Gabon is holding its first executive elections since the Bongo political family's 50-year dynastic dominance was overthrown by a military coup in 2023. On Saturday, the country's polls opened at 7 a.m. (06:00 GMT), and thousands of people were reportedly waiting outside polling places throughout Libreville, the metropolis by the sea. There are around a million voters, including about 28,000 who live abroad.
Despite implementing contentious measures that analysts claim were designed to make him eligible to vote, Brice Clotaite Oligui Nguema, the former coup leader who is now transition president, is the front-runner among four contenders and is predicted to win the elections.
The Electoral College has approved four candidates; all of them are men.
Gabon’s presidential election is scheduled for Saturday, April 12, from 7 a.m. to 6 p.m., following a campaign period from March 29 to April 11. Voting is compulsory. This early election comes months ahead of the initially proposed August 2025 deadline set after the August 2023 coup that ousted President Ali Bongo Ondimba, who had claimed a disputed third term.
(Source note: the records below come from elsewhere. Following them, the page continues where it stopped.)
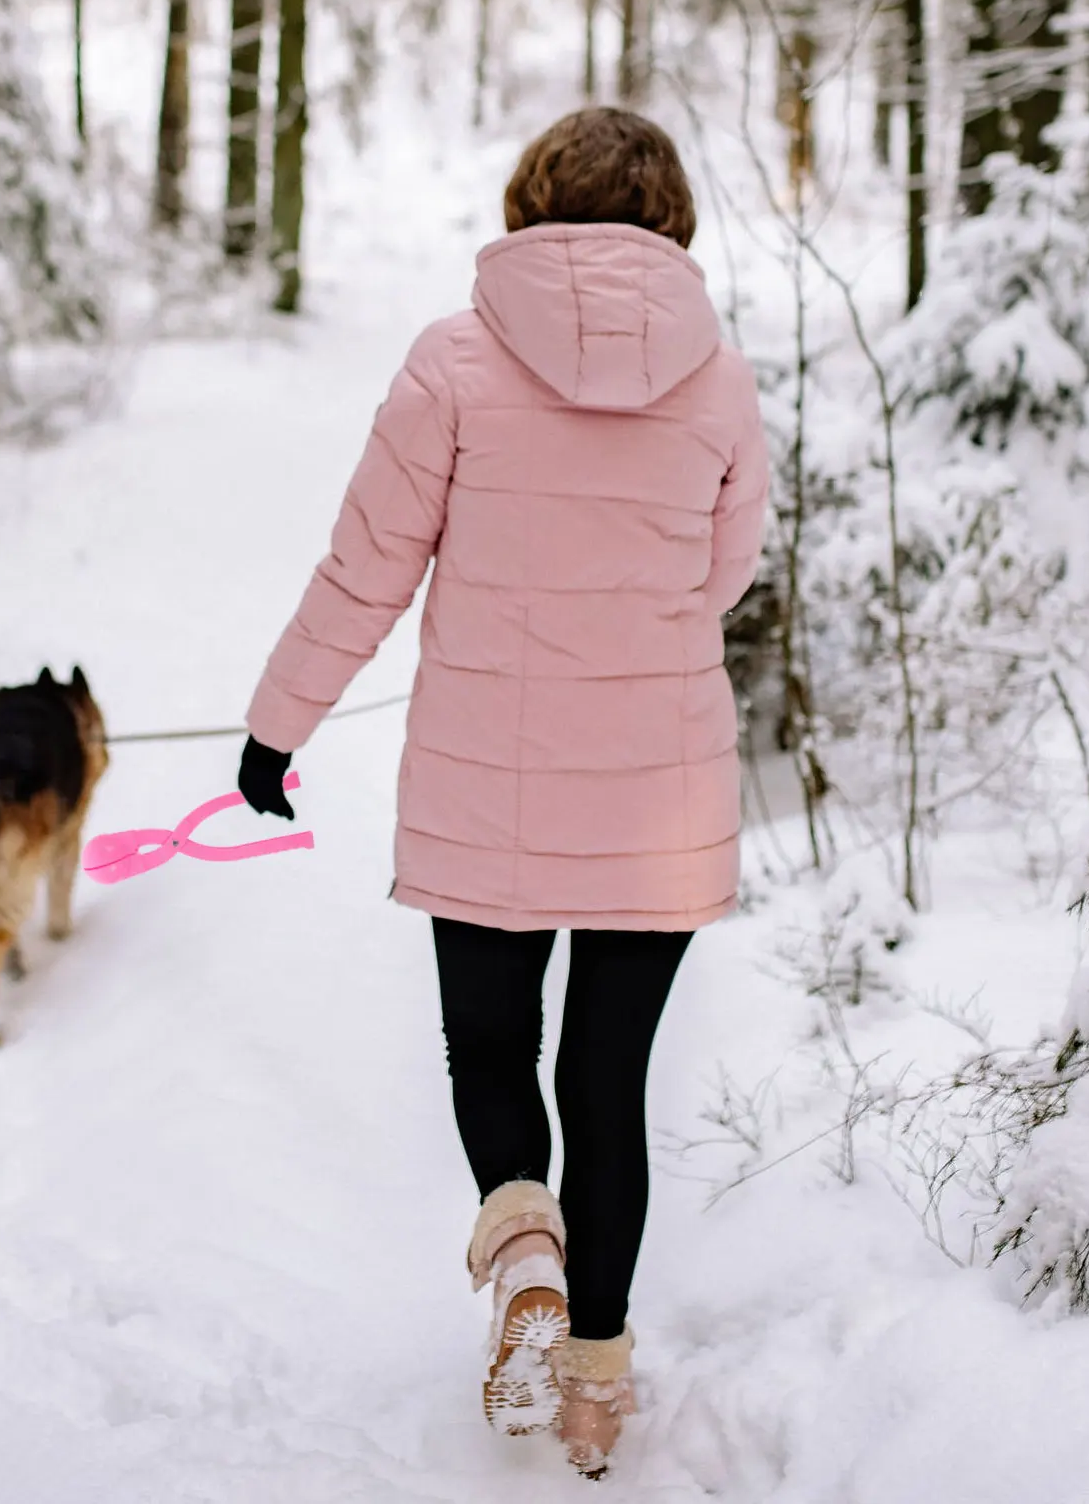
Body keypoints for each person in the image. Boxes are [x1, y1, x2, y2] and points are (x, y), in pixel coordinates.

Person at [237, 106, 770, 1477]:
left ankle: (523, 1249)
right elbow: (723, 574)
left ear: (531, 201)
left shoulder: (454, 361)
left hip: (490, 780)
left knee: (492, 1050)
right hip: (659, 789)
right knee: (609, 1081)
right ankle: (594, 1396)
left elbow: (368, 568)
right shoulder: (719, 377)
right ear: (671, 223)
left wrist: (274, 729)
The coup ended 56 years of Bongo family rule, starting with Omar Bongo in 1967. No legislative elections have been announced, and the military currently appoints parliamentary members.
They're all operating on their own. According to Douglas Yates, a professor at the American Graduate School in Paris, this is because the candidates wish to break with the previous ruling Gabonese Democratic Party (PDG), he told Al Jazeera. The PDG is the only genuinely established party, having held power since 1967 with little opposition.
Nevertheless, Yates of the American Graduate School in Paris stated that it is progress that Nguema has fulfilled his electoral pledges and sparked the construction of infrastructure. Yates claimed that the other option would have kept Gabon in a bind.